Task material below:

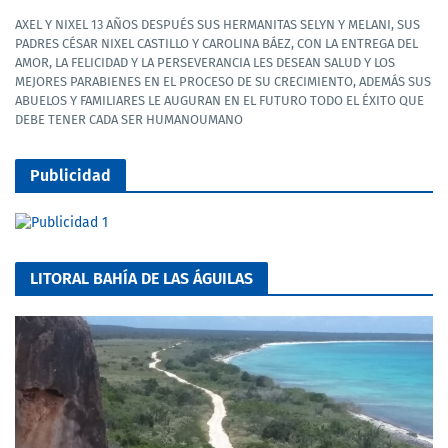
AXEL Y NIXEL 13 AÑOS DESPUÉS SUS HERMANITAS SELYN Y MELANI, SUS
PADRES CÉSAR NIXEL CASTILLO Y CAROLINA BÁEZ, CON LA ENTREGA DEL
AMOR, LA FELICIDAD Y LA PERSEVERANCIA LES DESEAN SALUD Y LOS
MEJORES PARABIENES EN EL PROCESO DE SU CRECIMIENTO, ADEMÁS SUS
ABUELOS Y FAMILIARES LE AUGURAN EN EL FUTURO TODO EL ÉXITO QUE
DEBE TENER CADA SER HUMANOUMANO
Publicidad
LITORAL BAHÍA DE LAS ÁGUILAS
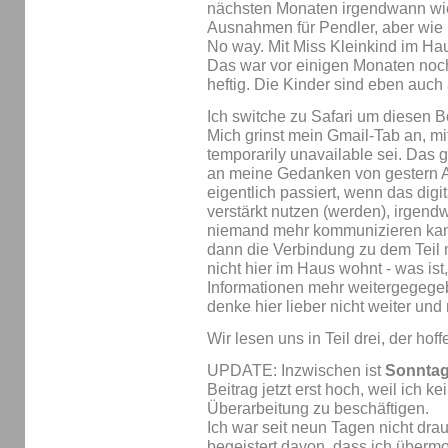
nächsten Monaten irgendwann wie
Ausnahmen für Pendler, aber wie
No way. Mit Miss Kleinkind im Hau
Das war vor einigen Monaten noch n
heftig. Die Kinder sind eben auch 
Ich switche zu Safari um diesen B
Mich grinst mein Gmail-Tab an, m
temporarily unavailable sei. Das 
an meine Gedanken von gestern A
eigentlich passiert, wenn das digi
verstärkt nutzen (werden), irge
niemand mehr kommunizieren ka
dann die Verbindung zu dem Teil 
nicht hier im Haus wohnt - was is
Informationen mehr weitergegege
denke hier lieber nicht weiter und
Wir lesen uns in Teil drei, der hoff
UPDATE: Inzwischen ist
Sonntag,
Beitrag jetzt erst hoch, weil ich k
Überarbeitung zu beschäftigen.
Ich war seit neun Tagen nicht dra
begeistert davon, dass ich übermo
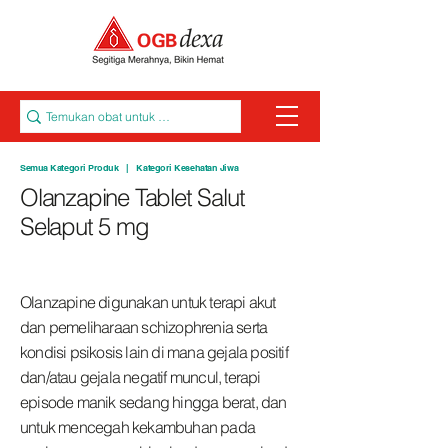
Semua Kategori Produk
|
Kategori Kesehatan Jiwa
Olanzapine Tablet Salut
Selaput 5 mg
Olanzapine digunakan untuk terapi akut
dan pemeliharaan schizophrenia serta
kondisi psikosis lain di mana gejala positif
dan/atau gejala negatif muncul, terapi
episode manik sedang hingga berat, dan
untuk mencegah kekambuhan pada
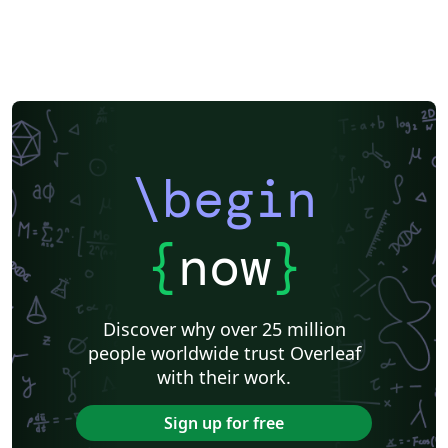
\begin
{
now
}
Discover why over 25 million
people worldwide trust Overleaf
with their work.
Sign up for free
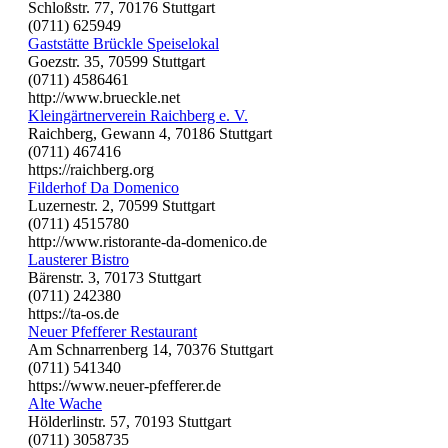
Schloßstr. 77, 70176 Stuttgart
(0711) 625949
Gaststätte Brückle Speiselokal
Goezstr. 35, 70599 Stuttgart
(0711) 4586461
http://www.brueckle.net
Kleingärtnerverein Raichberg e. V.
Raichberg, Gewann 4, 70186 Stuttgart
(0711) 467416
https://raichberg.org
Filderhof Da Domenico
Luzernestr. 2, 70599 Stuttgart
(0711) 4515780
http://www.ristorante-da-domenico.de
Lausterer Bistro
Bärenstr. 3, 70173 Stuttgart
(0711) 242380
https://ta-os.de
Neuer Pfefferer Restaurant
Am Schnarrenberg 14, 70376 Stuttgart
(0711) 541340
https://www.neuer-pfefferer.de
Alte Wache
Hölderlinstr. 57, 70193 Stuttgart
(0711) 3058735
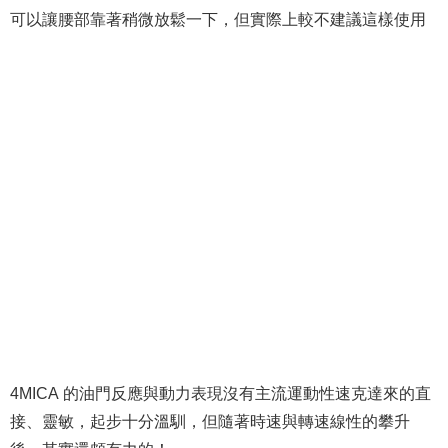
可以讓腰部靠著稍微放鬆一下，但實際上較不建議這樣使用
4MICA 的油門反應與動力表現沒有主流運動性速克達來的直
接、靈敏，起步十分溫馴，但隨著時速與轉速線性的攀升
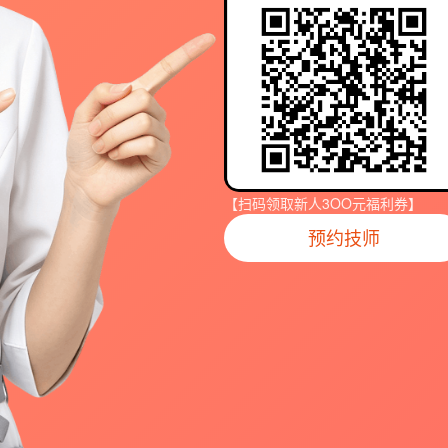
【扫码领取新人3OO元福利券】
预约技师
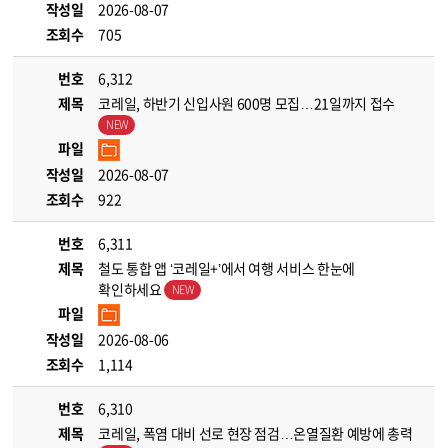
작성일
2026-08-07
조회수
705
번호
6,312
제목
코레일, 하반기 신입사원 600명 모집…21일까지 접수
파일
작성일
2026-08-07
조회수
922
번호
6,311
제목
철도 통합 앱 ‘코레일+’에서 여행 서비스 한눈에
확인하세요
파일
작성일
2026-08-06
조회수
1,114
번호
6,310
제목
코레일, 폭염 대비 선로 현장 점검…온열질환 예방에 총력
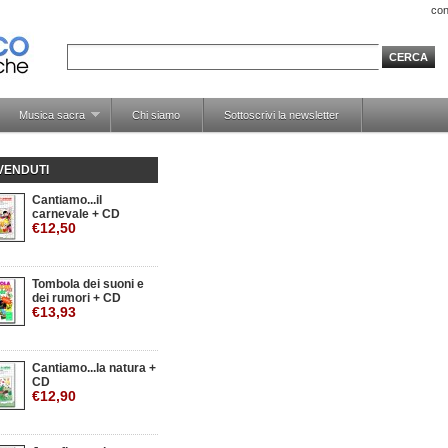
con
Musica sacra
Chi siamo
Sottoscrivi la newsletter
 VENDUTI
Cantiamo...il
carnevale + CD
€12,50
Tombola dei suoni e
dei rumori + CD
€13,93
Cantiamo...la natura +
CD
€12,90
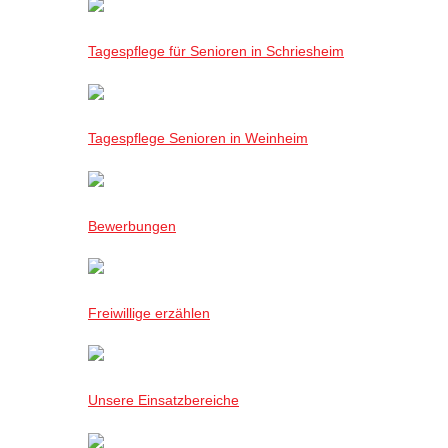
Tagespflege für Senioren in Schriesheim
Tagespflege Senioren in Weinheim
Bewerbungen
Freiwillige erzählen
Unsere Einsatzbereiche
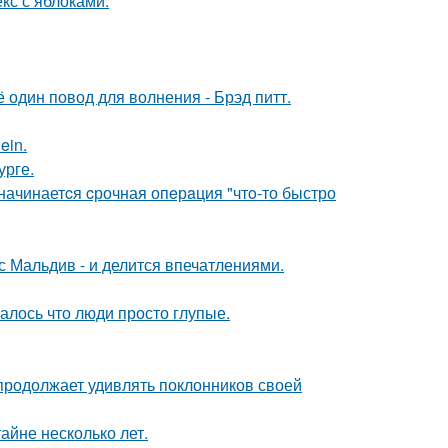
кс с яблоками.
один повод для волнения - Брэд питт.
ein.
урге.
 начинаетcя cрочная опeрaция "чтo-то быстро
с Мальдив - и делится впечатлениями.
алось что люди просто глупые.
 продолжает удивлять поклонников своей
айне несколько лет.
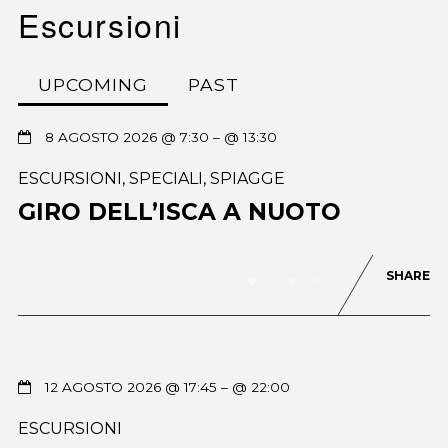
Escursioni
UPCOMING
PAST
8 AGOSTO 2026 @ 7:30
– @ 13:30
ESCURSIONI
,
SPECIALI
,
SPIAGGE
GIRO DELL’ISCA A NUOTO
SHARE
0
90
12 AGOSTO 2026 @ 17:45
– @ 22:00
ESCURSIONI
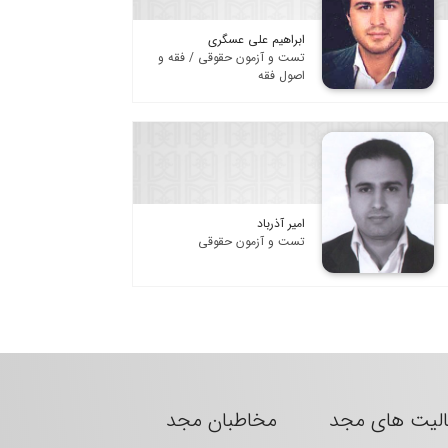
ابراهیم علی عسگری
تست و آزمون حقوقی / فقه و
اصول فقه
امیر آذرباد
تست و آزمون حقوقی
الیت های مجد
مخاطبان مجد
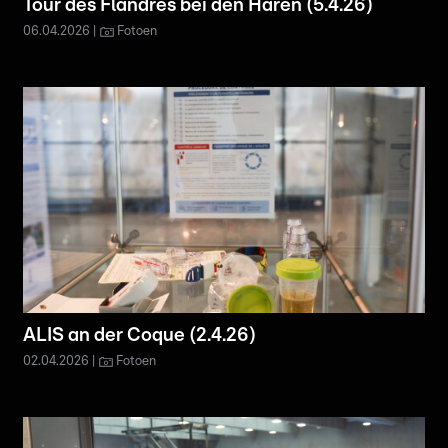
Tour des Flandres bei den Hären (5.4.26)
06.04.2026
Fotoen
ALIS an der Coque (2.4.26)
02.04.2026
Fotoen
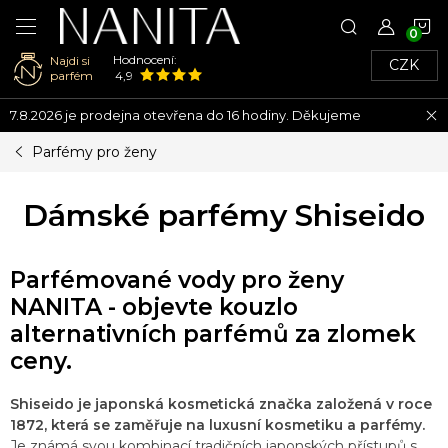
N
Hodnocení:
Najdi si
CZK
K
parfém
4,9
Přejít
7.8.2026 je prodejna otevřena do 16 hodiny. Děkujeme
na
obsah
Parfémy pro ženy
Dámské parfémy Shiseido
Parfémované vody pro ženy
NANITA - objevte kouzlo
alternativních parfémů za zlomek
ceny.
Shiseido je japonská kosmetická značka založená v roce
1872, která se zaměřuje na luxusní kosmetiku a parfémy.
Je známá svou kombinací tradičních japonských přístupů s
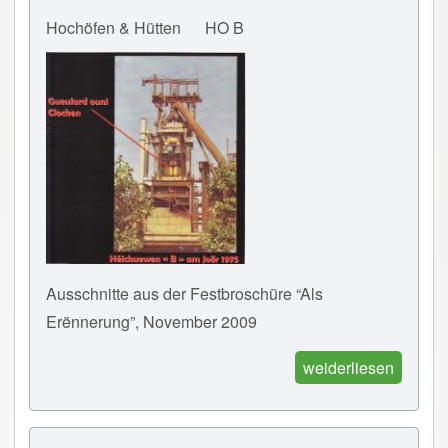
Hochöfen & Hütten
HO B
Ausschnitte aus der Festbroschüre “Als
Erënnerung”, November 2009
weiderliesen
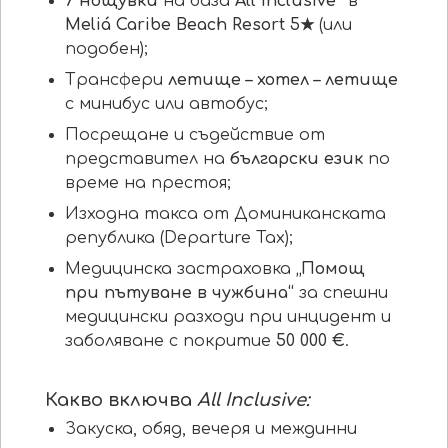
7 нощувки
на база
All Inclusive
*
в
Meliá Caribe Beach Resort 5
★
(или
подобен);
Трансфери
летище – хотел – летище
с минибус или автобус;
Посрещане и съдействие от
представител на
български език
по
време на престоя;
Изходна такса от Доминиканската
република (Departure Tax);
Медицинска застраховка
„Помощ
при пътуване в чужбина“
за спешни
медицински разходи при инцидент и
заболяване с покритие
5
0 000 €
.
Какво включва
All Inclusive:
Закуска, обяд, вечеря и междинни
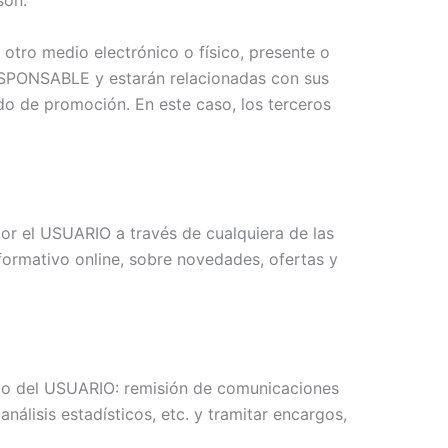
son:
otro medio electrónico o físico, presente o
RESPONSABLE y estarán relacionadas con sus
do de promoción. En este caso, los terceros
 por el USUARIO a través de cualquiera de las
formativo online, sobre novedades, ofertas y
ento del USUARIO: remisión de comunicaciones
álisis estadísticos, etc. y tramitar encargos,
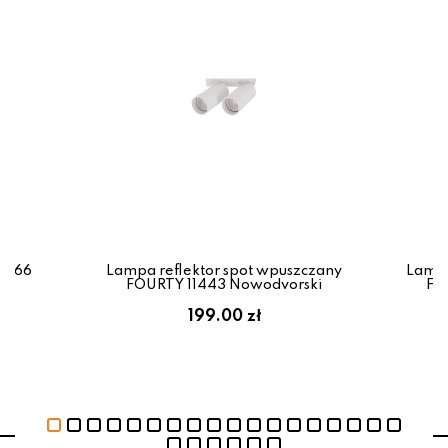
0766
Lampa reflektor spot wpuszczany
Lampa
FOURTY 11443 Nowodvorski
FO
199.00 zł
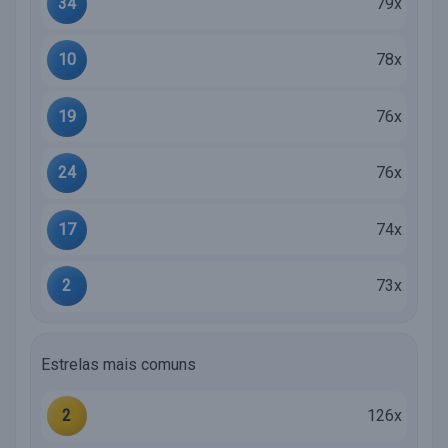
34
79x
10
78x
19
76x
24
76x
17
74x
2
73x
Estrelas mais comuns
2
126x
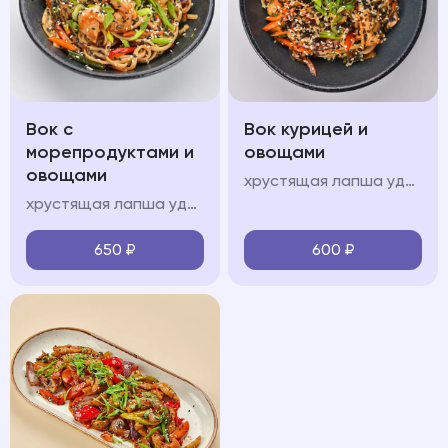
Вок с
Вок курицей и
морепродуктами и
овощами
овощами
хрустящая лапша удон, куриное филе, болгарский перец, шампиньоны, морковь, кабачок, лук перо, кинза, соус "вок", свежая зелень, кунжут
хрустящая лапша удон, королевские креветки, кальмары, мидии, красный лук, болгарский перец, шампиньоны, морковь, кабачок, лук перо, кинза, соус "вок", свежая зелень, кунжут
650
₽
600
₽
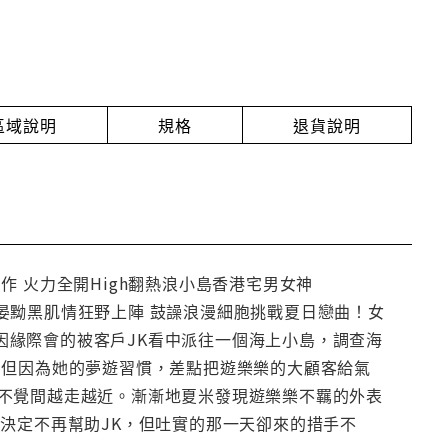
放區域說明
規格
退貨說明
 火力全開High翻熱浪小島香港宅男女神
彭于晏黝黑肌情狂野上陣 鼓譟浪漫細胞挑戰夏日戀曲！女
天，因緣際會的被客戶JK看中派往一個海上小島，調查海
，但因為她的夢遊習慣，差點把遊樂樂的大顧客給氣
不覺間越走越近。漸漸地夏米發現遊樂樂不羈的外表
決定不再幫助JK，但吐實的那一天卻來的措手不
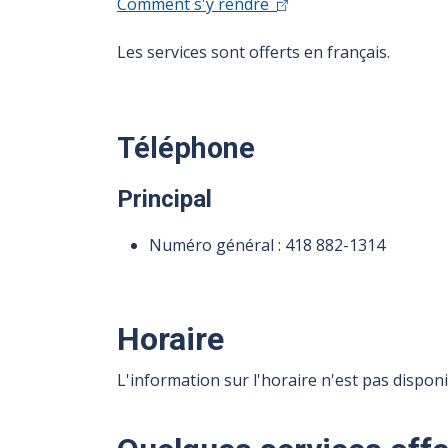
Comment s'y rendre
Les services sont offerts en français.
Téléphone
Principal
Numéro général :
418 882-1314
Horaire
L'information sur l'horaire n'est pas disponi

End of Task material.

Render the material as a Markdown table with the columns Row and Line. Begin at the line that has "ابراهیم علی عسگری", stop after the line that has "weiderliesen", and leave out blank lines and the pictures.

| Row | Line |
|---|---|
| 1 | ابراهیم علی عسگری |
| 2 | تست و آزمون حقوقی / فقه و |
| 3 | اصول فقه |
| 4 | امیر آذرباد |
| 5 | تست و آزمون حقوقی |
| 6 | الیت های مجد |
| 7 | مخاطبان مجد |
| 8 | Tour des Flandres bei den Hären (5.4.26) |
| 9 | 06.04.2026 |
| 10 | Fotoen |
| 11 | ALIS an der Coque (2.4.26) |
| 12 | 02.04.2026 |
| 13 | Fotoen |
| 14 | N |
| 15 | Hodnocení: |
| 16 | Najdi si |
| 17 | CZK |
| 18 | K |
| 19 | parfém |
| 20 | 4,9 |
| 21 | Přejít |
| 22 | 7.8.2026 je prodejna otevřena do 16 hodiny. Děkujeme |
| 23 | na |
| 24 | obsah |
| 25 | Parfémy pro ženy |
| 26 | Dámské parfémy Shiseido |
| 27 | Parfémované vody pro ženy |
| 28 | NANITA - objevte kouzlo |
| 29 | alternativních parfémů za zlomek |
| 30 | ceny. |
| 31 | Shiseido je japonská kosmetická značka založená v roce |
| 32 | 1872, která se zaměřuje na luxusní kosmetiku a parfémy. |
| 33 | Je známá svou kombinací tradičních japonských přístupů s |
| 34 | Hochöfen & Hütten |
| 35 | HO B |
| 36 | Ausschnitte aus der Festbroschüre “Als |
| 37 | Erënnerung”, November 2009 |
| 38 | weiderliesen |